▶ **What you are asked to do**
Filter the entries for lines with the word "pushd".

── Material shown ──

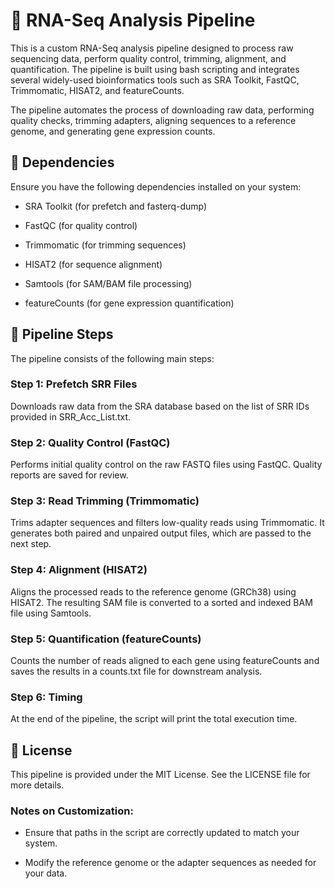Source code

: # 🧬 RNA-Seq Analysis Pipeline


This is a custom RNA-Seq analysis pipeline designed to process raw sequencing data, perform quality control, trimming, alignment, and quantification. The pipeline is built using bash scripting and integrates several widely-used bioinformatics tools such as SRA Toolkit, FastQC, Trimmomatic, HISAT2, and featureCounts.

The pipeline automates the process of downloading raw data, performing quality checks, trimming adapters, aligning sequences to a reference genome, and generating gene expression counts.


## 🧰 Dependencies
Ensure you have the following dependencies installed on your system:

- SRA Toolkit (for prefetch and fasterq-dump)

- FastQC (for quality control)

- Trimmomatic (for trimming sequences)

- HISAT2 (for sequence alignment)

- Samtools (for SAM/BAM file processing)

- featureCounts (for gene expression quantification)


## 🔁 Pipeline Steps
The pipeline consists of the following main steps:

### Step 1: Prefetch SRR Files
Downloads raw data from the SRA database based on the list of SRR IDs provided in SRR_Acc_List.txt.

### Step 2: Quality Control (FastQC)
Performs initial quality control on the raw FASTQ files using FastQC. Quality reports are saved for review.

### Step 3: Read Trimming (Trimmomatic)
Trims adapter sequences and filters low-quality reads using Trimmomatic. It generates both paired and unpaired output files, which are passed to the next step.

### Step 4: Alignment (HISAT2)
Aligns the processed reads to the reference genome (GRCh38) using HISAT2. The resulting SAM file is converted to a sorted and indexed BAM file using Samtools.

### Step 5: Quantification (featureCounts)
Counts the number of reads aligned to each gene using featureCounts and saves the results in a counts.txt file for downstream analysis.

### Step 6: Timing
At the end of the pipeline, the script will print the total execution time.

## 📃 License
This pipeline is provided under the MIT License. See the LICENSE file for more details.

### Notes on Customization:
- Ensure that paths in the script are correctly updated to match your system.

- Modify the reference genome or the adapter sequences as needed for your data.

───
── Material shown ──

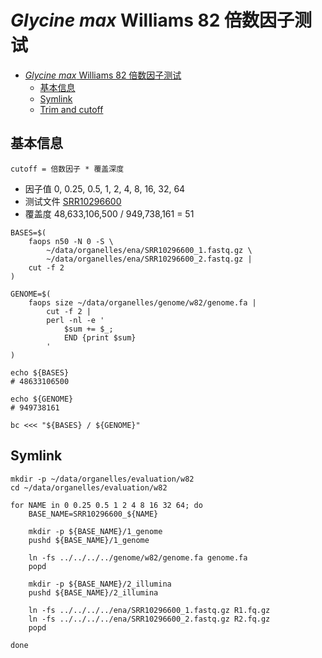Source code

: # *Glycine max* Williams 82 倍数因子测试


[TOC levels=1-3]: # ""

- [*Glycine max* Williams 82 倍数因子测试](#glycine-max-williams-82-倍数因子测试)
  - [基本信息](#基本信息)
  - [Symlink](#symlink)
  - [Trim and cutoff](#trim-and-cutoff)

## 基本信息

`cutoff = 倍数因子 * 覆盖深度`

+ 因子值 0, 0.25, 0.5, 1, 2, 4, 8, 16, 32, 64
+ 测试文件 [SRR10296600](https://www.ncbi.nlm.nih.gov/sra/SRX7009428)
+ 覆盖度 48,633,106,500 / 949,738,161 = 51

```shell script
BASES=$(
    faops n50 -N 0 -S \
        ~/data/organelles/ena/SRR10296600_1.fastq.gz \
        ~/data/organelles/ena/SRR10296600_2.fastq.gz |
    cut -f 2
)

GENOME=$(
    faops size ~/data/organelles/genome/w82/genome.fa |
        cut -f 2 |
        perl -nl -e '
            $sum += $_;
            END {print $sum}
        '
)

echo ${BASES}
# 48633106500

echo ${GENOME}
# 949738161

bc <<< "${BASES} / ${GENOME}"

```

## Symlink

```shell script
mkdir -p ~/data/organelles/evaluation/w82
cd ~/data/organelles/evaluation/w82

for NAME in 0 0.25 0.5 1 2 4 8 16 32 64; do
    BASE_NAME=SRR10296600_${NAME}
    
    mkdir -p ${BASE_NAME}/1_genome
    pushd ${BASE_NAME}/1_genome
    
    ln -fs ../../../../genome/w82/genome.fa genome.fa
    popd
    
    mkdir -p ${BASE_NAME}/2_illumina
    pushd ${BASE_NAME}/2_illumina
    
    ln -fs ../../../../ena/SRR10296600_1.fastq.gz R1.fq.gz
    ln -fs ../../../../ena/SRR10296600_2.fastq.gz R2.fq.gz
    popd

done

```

───

▶ **Answer to this problem**
    pushd ${BASE_NAME}/1_genome
    pushd ${BASE_NAME}/2_illumina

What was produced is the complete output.